Fuente: Irish Mirror (sacada de Twitter)

“Mi dulce hijo de 14 años ha desaparecido mucho últimamente y ahora lleva dos días desaparecido. Si tu eres el padre de alguna casa donde se ha quedado o se está quedando por favor llama a la policía. No llamarla es no ayudarlo”.

De acuerdo a lo expuesto por la intérprete de Nothing compares 2U, su hijo Shane habría planeado su funeral con un mes de anticipación e incluso habría aprendido a realizar el nudo corredizo, utilizado para el suicidio, en uno de los computadores del hospital psiquiátrico de niños en Linndara, mientras estaba siendo tratado por sus conflictos personales.

Por su parte, los problemas de salud mental también han atormentado a O’ Connor desde pequeña. Criada en una casa donde fue víctima de abusos y diagnosticada con un trastorno bipolar, la cantante ha tenido varias veces intentos de suicidios.

Muchos de ellos han guardado relación con la custodia de sus hijos. A los 33 intentó suicidarse con una sobredosis de pastillas luego de haber perdido la custodia de su segunda hija.

A los 45 también intentó cometer un suicidio, dos veces en una semana, y luego a los 48 la policía la fue a buscar a un hotel en Dublín, donde estaba viviendo, por un video donde aseguraba haber ingerido un alto número de fármacos.

Una de las cosas que ella asegura que le han afectado es la industria musical, donde se le había presionado a ser alguien que no era, tal como lo detalló en su última autobiografía.

En en el libro, también dice que la quisieron mostrar como una “loca” durante su era de gloria en los 90, para así venderla y rentabilizarla como un producto transgresor, fuera de los márgenes; es dinámica la terminó aburriendo, aplastando. Y como no siguió el juego, según acusa en su libro, fue apartada del gran mercado musical, hasta perder protagonismo y relevancia.

Así también culpa a la genética materna y los abusos sufridos de pequeña.

O’Connor en 2018 se convirtió al islam y cambió su nombre por el de Shuhada’ Davitt.

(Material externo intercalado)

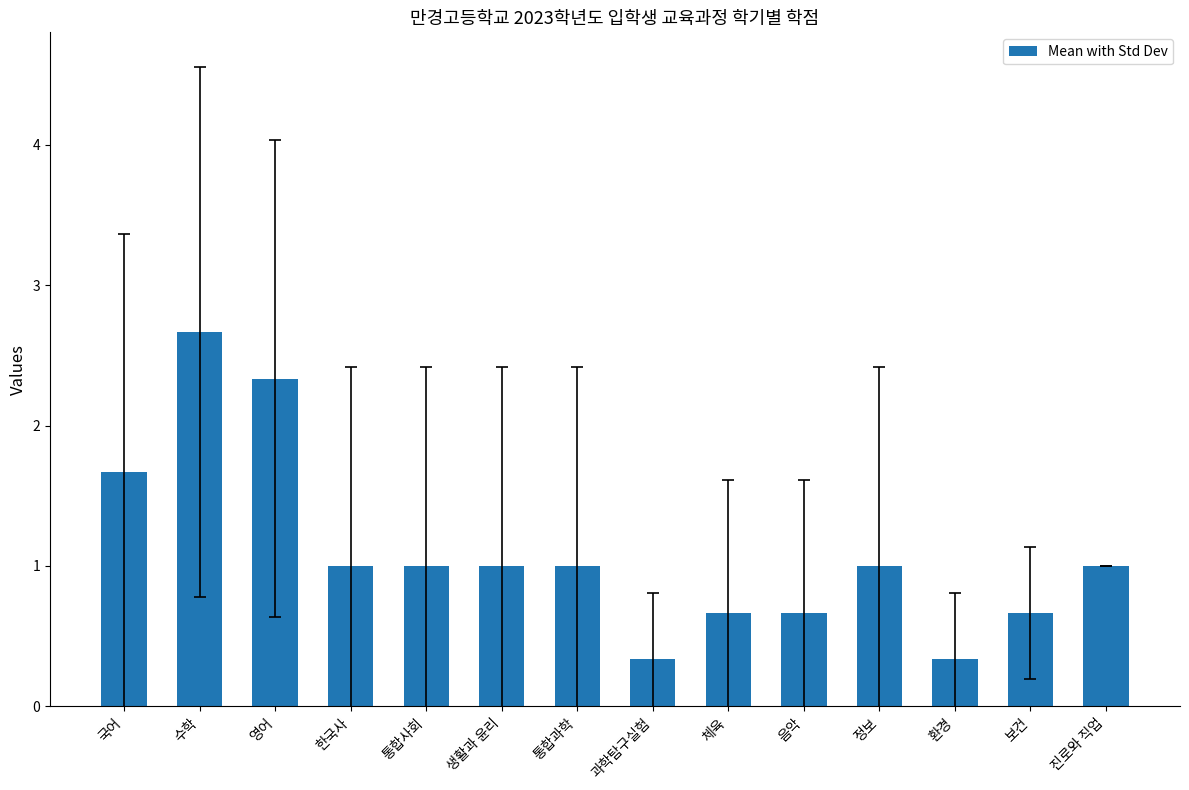

True or false: the data shows 1.4 at 통합사회.

False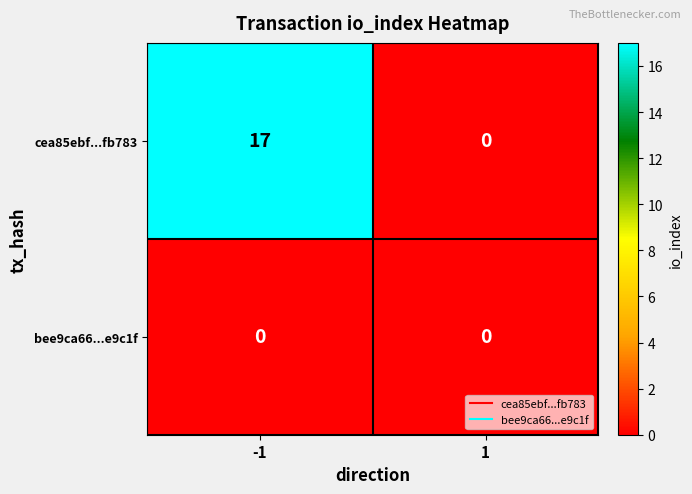

List the series in order of their peak value, highest first.

cea85ebf...fb783, bee9ca66...e9c1f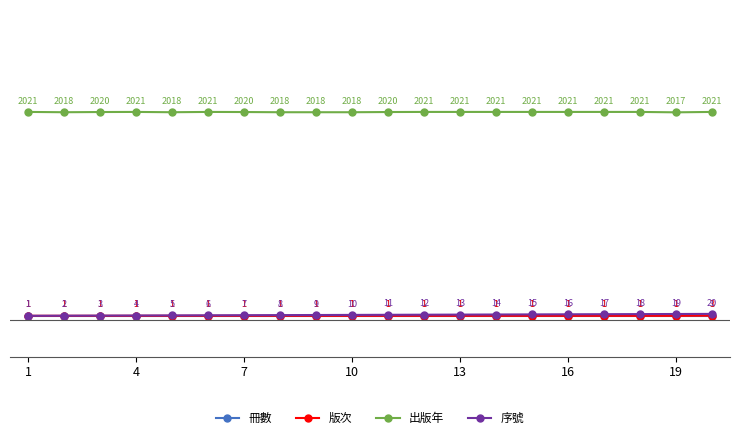

Rank the series by their maximum value, from lowest to highest.

冊數, 版次, 序號, 出版年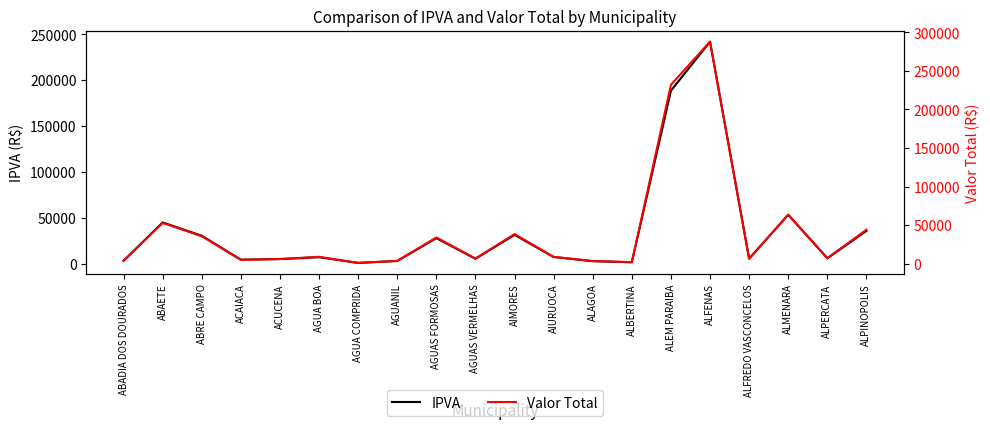

What are all the series names shown in the legend?

IPVA, Valor Total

Sinead es madre de otros tres hijos: Jake Reynolds (34), nacido del vínculo de la cantante con Donal Reynolds, con quien estuvo casada entre 1987 y 1991; Roisin Waters (25), fruto de la relación con el periodista John Waters; y Yeshua Bonadio (15), hijo del empresario estadounidense Frank Bonadio, de quien se separó en 2017.

Documental en el festival Sundance

Este año, en el marco del festival Sundance, se estrenará un documental centrado específicamente en la carrera musical de la artista. Nothing compares es dirigido por Kathryn Ferguson, documentalista irlandesa que aseguró en entrevista para el medio BelfastLive que la historia de la artista y su “increíble música” fueron gran inspiración para ella.

“No puedo esperar a compartir el filme con las audiencias de Utah y más allá” dijo la directora.

El largometraje contará con escenas inéditas de la cantante en la época de los 90, además de una entrevista exclusiva.

Cabe recordar que este año nuevamente el valorado festival se hará de manera online debido al alza de casos de COVID-19 por la variante ómicron. Las entradas pueden adquirirse en la página web del Sundance Festival y los paquetes van desde los 20 dólares ($16.000 pesos chilenos), hasta los 750 dólares ($630.000).